• DATA RECORDS:
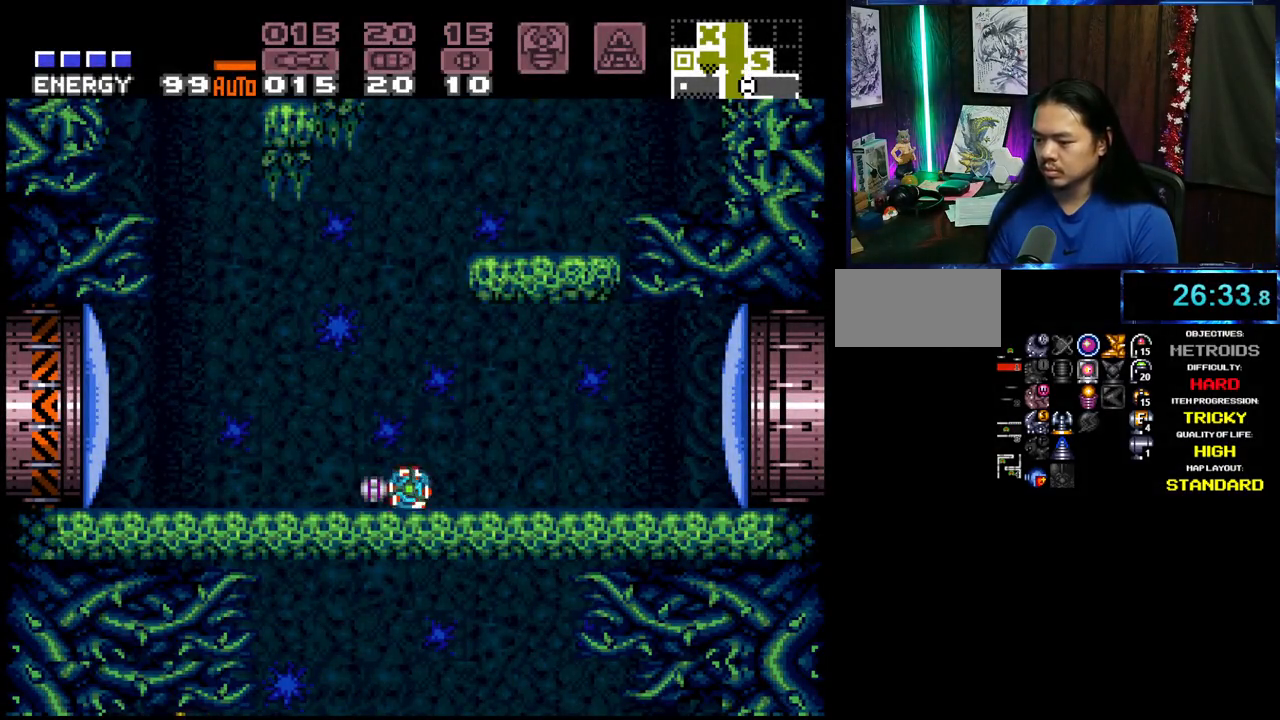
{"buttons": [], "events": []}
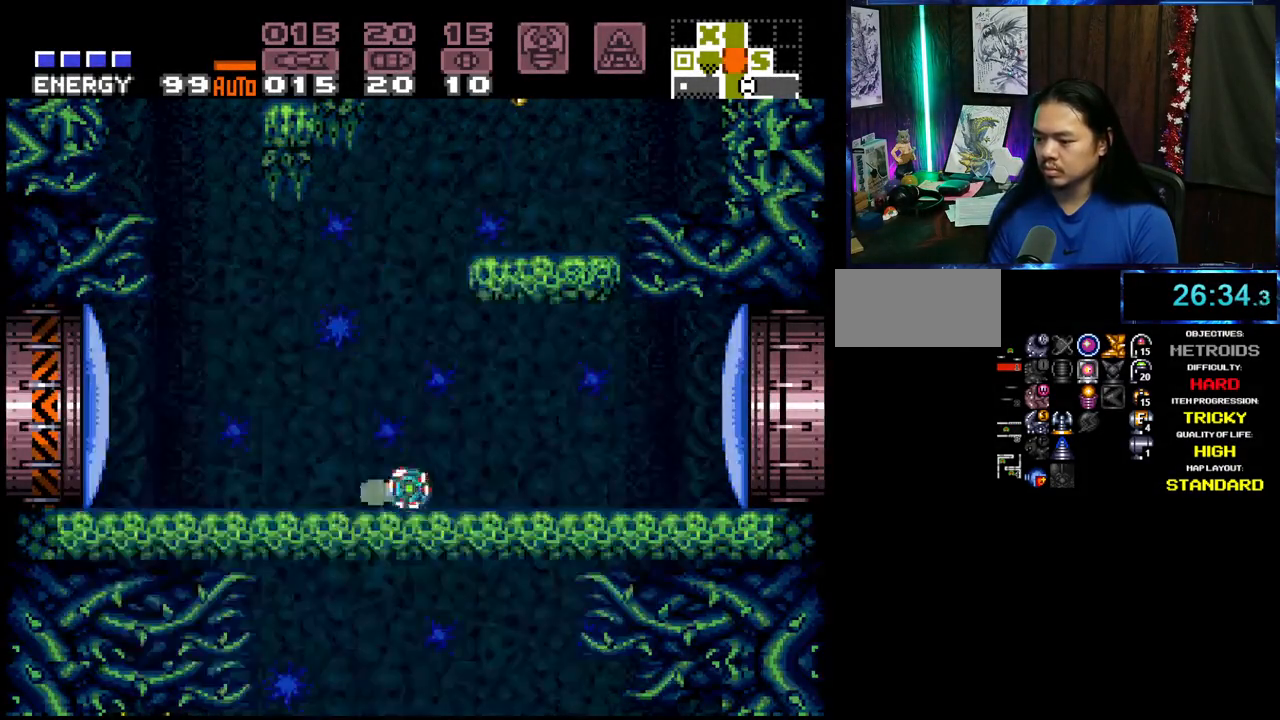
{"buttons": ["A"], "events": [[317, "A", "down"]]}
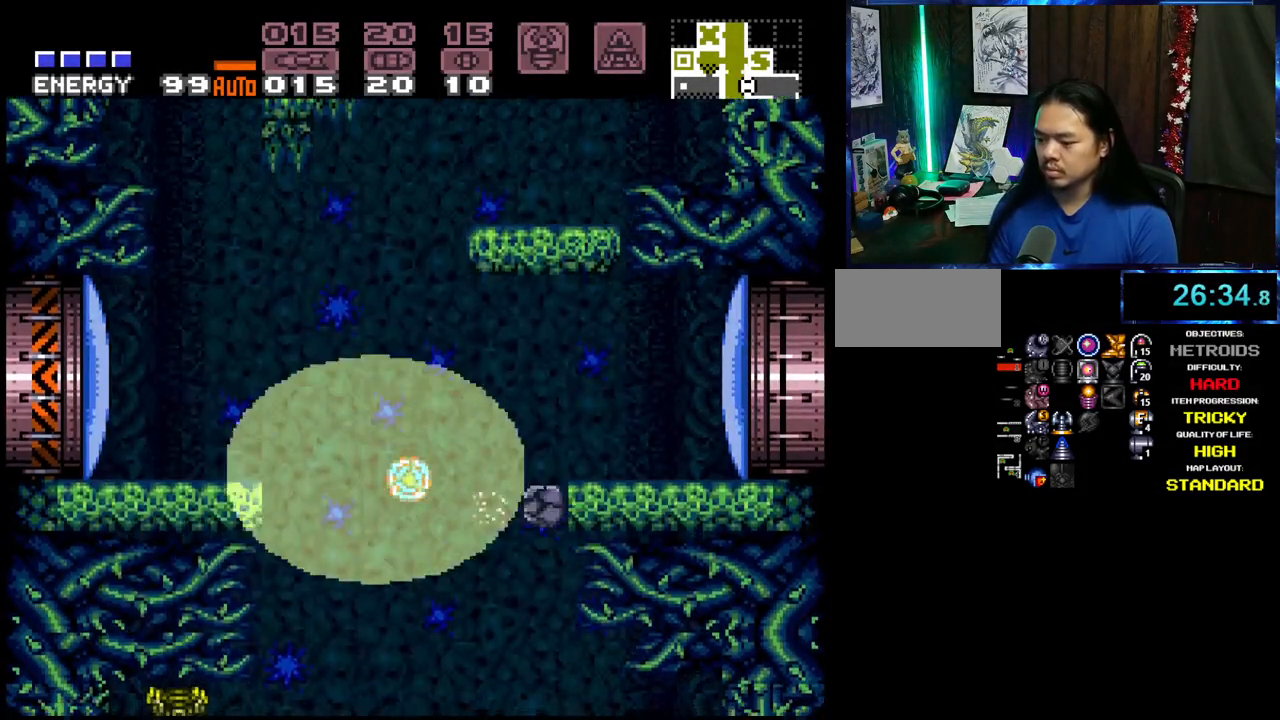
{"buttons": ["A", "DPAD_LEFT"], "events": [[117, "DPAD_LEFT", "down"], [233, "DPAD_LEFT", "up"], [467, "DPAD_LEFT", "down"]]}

--

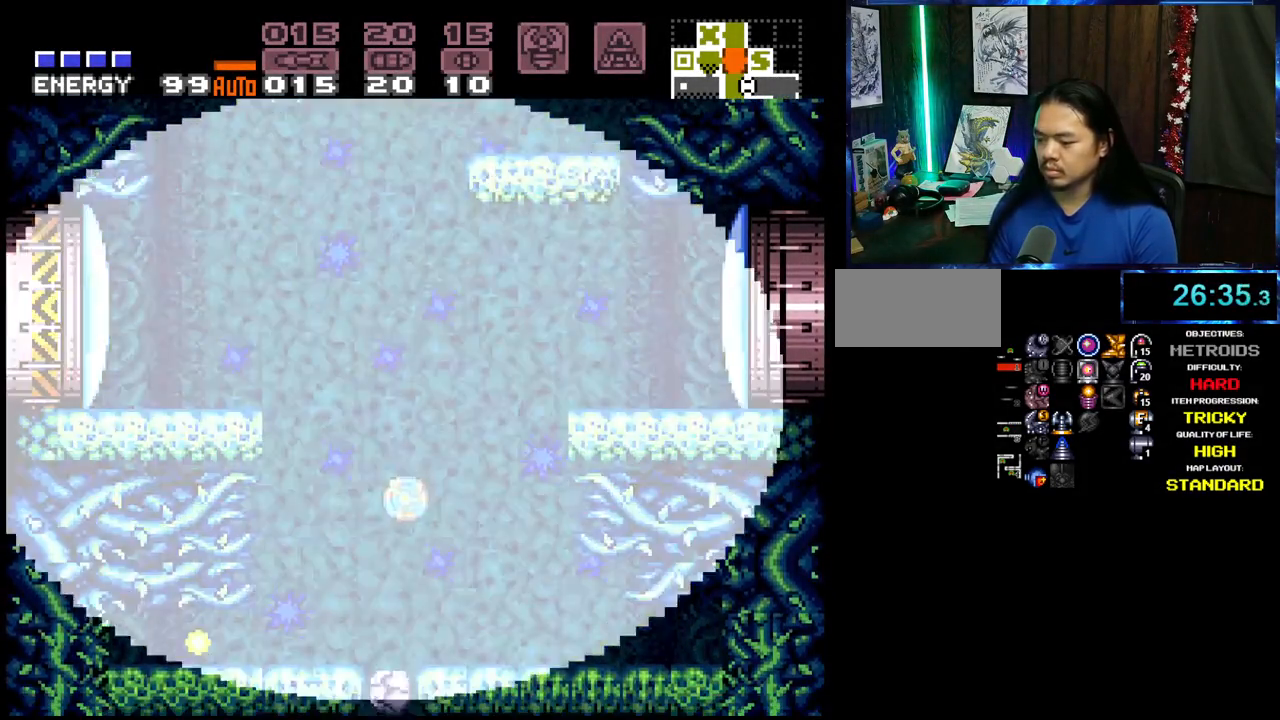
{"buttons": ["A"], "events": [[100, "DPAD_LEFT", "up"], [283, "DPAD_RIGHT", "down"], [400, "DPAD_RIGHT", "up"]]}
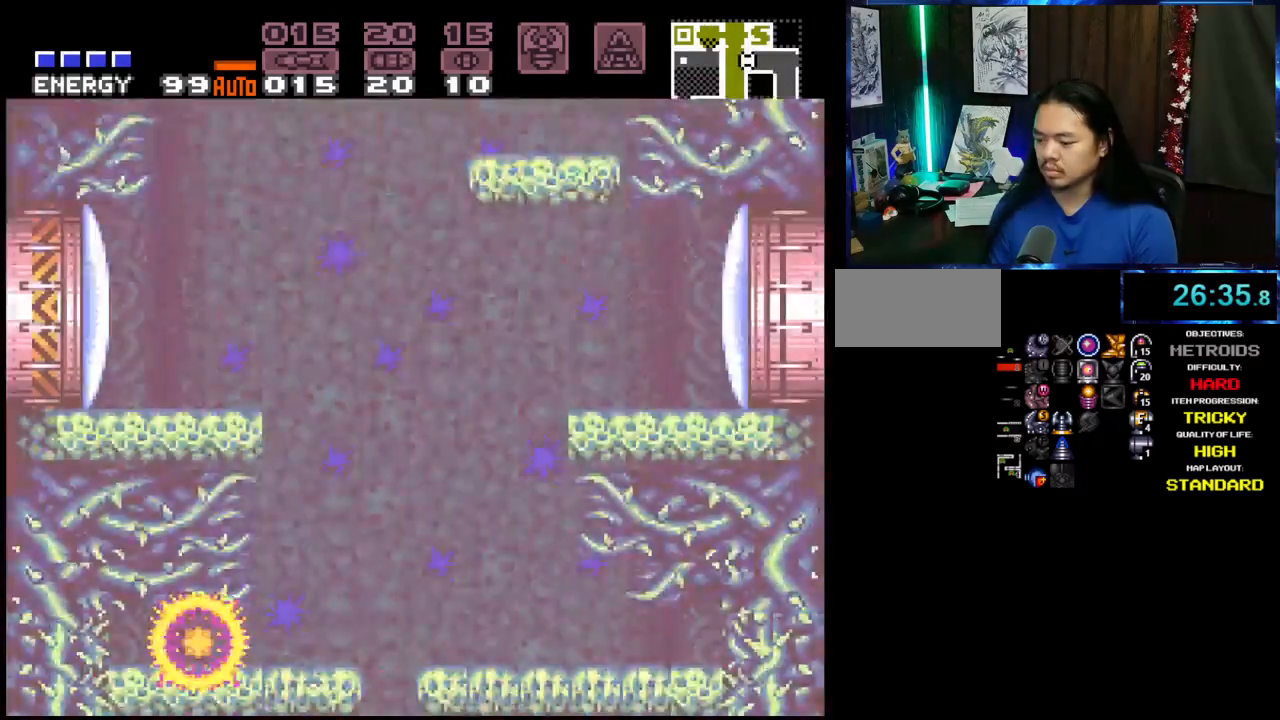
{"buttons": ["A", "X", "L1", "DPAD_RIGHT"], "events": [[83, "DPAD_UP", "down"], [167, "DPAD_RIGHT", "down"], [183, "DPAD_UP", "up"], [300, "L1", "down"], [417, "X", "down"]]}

• PROBLEM TO SOLVE:
The lines you need are those holding the word "down"; copy each of them from the material above.

• ANSWER SPACE:
{"buttons": ["A"], "events": [[317, "A", "down"]]}
{"buttons": ["A", "DPAD_LEFT"], "events": [[117, "DPAD_LEFT", "down"], [233, "DPAD_LEFT", "up"], [467, "DPAD_LEFT", "down"]]}
{"buttons": ["A"], "events": [[100, "DPAD_LEFT", "up"], [283, "DPAD_RIGHT", "down"], [400, "DPAD_RIGHT", "up"]]}
{"buttons": ["A", "X", "L1", "DPAD_RIGHT"], "events": [[83, "DPAD_UP", "down"], [167, "DPAD_RIGHT", "down"], [183, "DPAD_UP", "up"], [300, "L1", "down"], [417, "X", "down"]]}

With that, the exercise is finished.